Southern’s shareholders, though, have already eaten $540 million in cost increases from Kemper earlier this spring, and the nearly $1 billion in total overruns likely won’t sit well with the utility’s backers, Fanning acknowledged during the earnings call. “We are taking a hit here,” he said. “We understand that nobody here is happy about that, but that’s the honest truth.” Fanning compared the economics of the IGCC facility to that of a nuclear plant—high capital costs that eventually help produce “very cheap energy.” “It’s exceedingly attractive in that respect,” Fanning added. But Reuters noted this week that Kemper now costs more on a per-kilowatt basis than Southern’s new-build, 2,200 MW Vogtle nuclear plant expansion in Georgia, which now costs on the order of $7 billion.
Overall, Southern reported second quarter earnings of $297 million, down from $623 million this time a year ago. The utility giant attributed most of that loss to recent issues at Kemper. In an interview with the Associated Press, Mississippi Power CEO Ed Holland said he “cannot guarantee” that there will not be further cost increases at the facility as it reaches its final months of construction. However, he said he feels “good about the process that we are going through to forecast, estimate what we have left to spend to complete the project.”
‘Stop the Bleeding’
Project opponents used this week’s announcement to further calls for the PSC to suspend planned rate increases for Mississippi Power’s customers to pay for Kemper’s capital costs. The PSC should “hold evidence-based hearings to determine whether ratepayers should be responsible for any of the Kemper plant’s costs,” Louie Miller, director of the Mississippi Sierra Club, said in a statement. “It’s time for both Southern Company and the Mississippi Public Service Commission to stop the bleeding and do the right thing for the small Mississippi Power customer base.”
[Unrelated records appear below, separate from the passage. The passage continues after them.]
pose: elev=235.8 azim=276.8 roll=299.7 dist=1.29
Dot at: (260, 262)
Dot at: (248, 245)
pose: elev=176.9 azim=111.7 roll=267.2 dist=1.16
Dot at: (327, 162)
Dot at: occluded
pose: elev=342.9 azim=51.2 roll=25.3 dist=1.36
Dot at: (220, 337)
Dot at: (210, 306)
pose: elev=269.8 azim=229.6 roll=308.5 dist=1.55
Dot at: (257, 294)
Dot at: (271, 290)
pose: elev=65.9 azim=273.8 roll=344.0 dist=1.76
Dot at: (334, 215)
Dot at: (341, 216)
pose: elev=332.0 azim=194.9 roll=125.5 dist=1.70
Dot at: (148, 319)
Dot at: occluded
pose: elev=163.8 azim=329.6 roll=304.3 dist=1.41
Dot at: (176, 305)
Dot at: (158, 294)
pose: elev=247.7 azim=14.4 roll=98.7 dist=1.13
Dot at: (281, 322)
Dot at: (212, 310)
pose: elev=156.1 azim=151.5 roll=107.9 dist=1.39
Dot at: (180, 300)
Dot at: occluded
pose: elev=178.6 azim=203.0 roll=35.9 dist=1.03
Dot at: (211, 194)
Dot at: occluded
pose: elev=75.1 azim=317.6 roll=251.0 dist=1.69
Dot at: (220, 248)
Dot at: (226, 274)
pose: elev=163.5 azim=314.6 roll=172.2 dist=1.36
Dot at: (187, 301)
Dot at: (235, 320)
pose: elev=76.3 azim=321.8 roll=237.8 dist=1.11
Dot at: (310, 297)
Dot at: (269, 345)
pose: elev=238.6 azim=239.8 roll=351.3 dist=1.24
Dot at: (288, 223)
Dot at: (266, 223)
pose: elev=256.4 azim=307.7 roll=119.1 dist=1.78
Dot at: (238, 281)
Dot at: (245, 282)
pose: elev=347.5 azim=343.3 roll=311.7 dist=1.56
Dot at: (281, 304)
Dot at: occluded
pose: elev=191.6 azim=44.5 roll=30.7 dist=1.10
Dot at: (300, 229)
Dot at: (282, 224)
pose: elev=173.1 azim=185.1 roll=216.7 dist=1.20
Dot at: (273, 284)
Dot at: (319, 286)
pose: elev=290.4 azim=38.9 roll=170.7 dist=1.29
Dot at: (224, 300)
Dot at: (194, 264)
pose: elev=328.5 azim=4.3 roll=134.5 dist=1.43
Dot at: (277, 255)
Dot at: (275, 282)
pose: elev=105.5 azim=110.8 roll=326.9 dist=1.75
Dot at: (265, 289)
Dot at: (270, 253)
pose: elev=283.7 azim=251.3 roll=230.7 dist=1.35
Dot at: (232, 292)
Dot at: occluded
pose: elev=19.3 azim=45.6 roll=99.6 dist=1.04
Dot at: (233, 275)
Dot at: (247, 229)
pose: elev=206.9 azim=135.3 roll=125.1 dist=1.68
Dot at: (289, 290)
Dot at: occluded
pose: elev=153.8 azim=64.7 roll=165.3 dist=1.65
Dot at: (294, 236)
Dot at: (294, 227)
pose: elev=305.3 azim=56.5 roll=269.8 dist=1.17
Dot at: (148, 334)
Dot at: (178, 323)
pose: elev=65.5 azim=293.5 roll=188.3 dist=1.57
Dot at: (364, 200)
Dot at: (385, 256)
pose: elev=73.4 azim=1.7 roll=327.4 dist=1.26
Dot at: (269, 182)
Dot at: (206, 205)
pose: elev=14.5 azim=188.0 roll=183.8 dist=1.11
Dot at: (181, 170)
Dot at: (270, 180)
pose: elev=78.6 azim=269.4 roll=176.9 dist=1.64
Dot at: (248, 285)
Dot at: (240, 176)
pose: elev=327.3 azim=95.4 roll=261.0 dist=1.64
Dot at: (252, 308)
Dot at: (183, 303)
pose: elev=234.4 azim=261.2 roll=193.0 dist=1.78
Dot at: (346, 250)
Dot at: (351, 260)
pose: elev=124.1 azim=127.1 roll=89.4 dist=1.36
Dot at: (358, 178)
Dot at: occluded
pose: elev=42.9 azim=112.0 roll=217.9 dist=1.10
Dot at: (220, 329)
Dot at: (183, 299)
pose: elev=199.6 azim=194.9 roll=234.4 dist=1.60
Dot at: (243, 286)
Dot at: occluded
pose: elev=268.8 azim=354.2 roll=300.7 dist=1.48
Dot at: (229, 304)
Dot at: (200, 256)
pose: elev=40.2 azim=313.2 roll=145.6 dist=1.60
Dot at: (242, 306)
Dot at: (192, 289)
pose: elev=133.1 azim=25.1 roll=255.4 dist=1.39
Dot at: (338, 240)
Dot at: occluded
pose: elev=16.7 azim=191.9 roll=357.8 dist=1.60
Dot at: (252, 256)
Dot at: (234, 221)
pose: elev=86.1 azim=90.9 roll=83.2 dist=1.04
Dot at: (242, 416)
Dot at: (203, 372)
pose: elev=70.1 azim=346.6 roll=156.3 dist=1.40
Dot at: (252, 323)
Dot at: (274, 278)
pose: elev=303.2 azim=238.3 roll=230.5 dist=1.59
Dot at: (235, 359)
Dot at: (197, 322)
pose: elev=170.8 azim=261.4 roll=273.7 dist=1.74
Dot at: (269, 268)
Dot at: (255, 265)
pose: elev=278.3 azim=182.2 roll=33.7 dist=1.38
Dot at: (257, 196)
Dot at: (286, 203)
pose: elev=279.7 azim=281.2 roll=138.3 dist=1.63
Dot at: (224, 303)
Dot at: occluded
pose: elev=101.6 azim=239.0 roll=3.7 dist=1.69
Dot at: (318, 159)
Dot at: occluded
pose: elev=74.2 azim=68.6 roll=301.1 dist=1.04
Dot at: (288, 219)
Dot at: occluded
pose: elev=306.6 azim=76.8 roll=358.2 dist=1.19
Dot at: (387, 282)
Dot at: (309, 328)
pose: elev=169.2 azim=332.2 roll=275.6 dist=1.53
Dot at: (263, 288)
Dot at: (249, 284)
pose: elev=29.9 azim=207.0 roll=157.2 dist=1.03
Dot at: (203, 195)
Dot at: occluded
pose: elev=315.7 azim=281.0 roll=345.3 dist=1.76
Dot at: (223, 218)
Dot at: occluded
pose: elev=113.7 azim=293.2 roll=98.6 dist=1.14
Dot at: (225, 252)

The Sierra Club has several pending legal challenges against the plant, and has for years argued that the gasification project is too expensive to be passed onto ratepayers, especially when compared to the price of new natural gas generation. After former Mississippi Power CEO Ed Day abruptly resigned earlier this spring amid allegations that top officials withheld information of cost overruns from state utility regulators while requesting rate increases, the NGO has also rallied for the PSC to hold a prudency review on the project. Commissioners granted that request, but the hearings appear to have been postponed. Fanning told GHG Monitor earlier this summer that the officials overseeing Kemper have remained prudent throughout the project’s development and construction. “We think it’s been 100 percent prudent, especially given the fact that we’ve taken, on our own, any cost overruns,” he said.
Kemper is expected to become the nation’s first large-scale power generation plant to install and operate CCS technology, with the help of a $270 million DOE grant. Southern plans on capturing 65 percent of CO2 emissions from the lignite-fired facility and transporting that 3.5 million tonnes of CO2 via Denbury Resource’s existing Green Pipeline to a depleted oil field owned by the oil and gas giant south of Houston for enhanced oil recovery operations.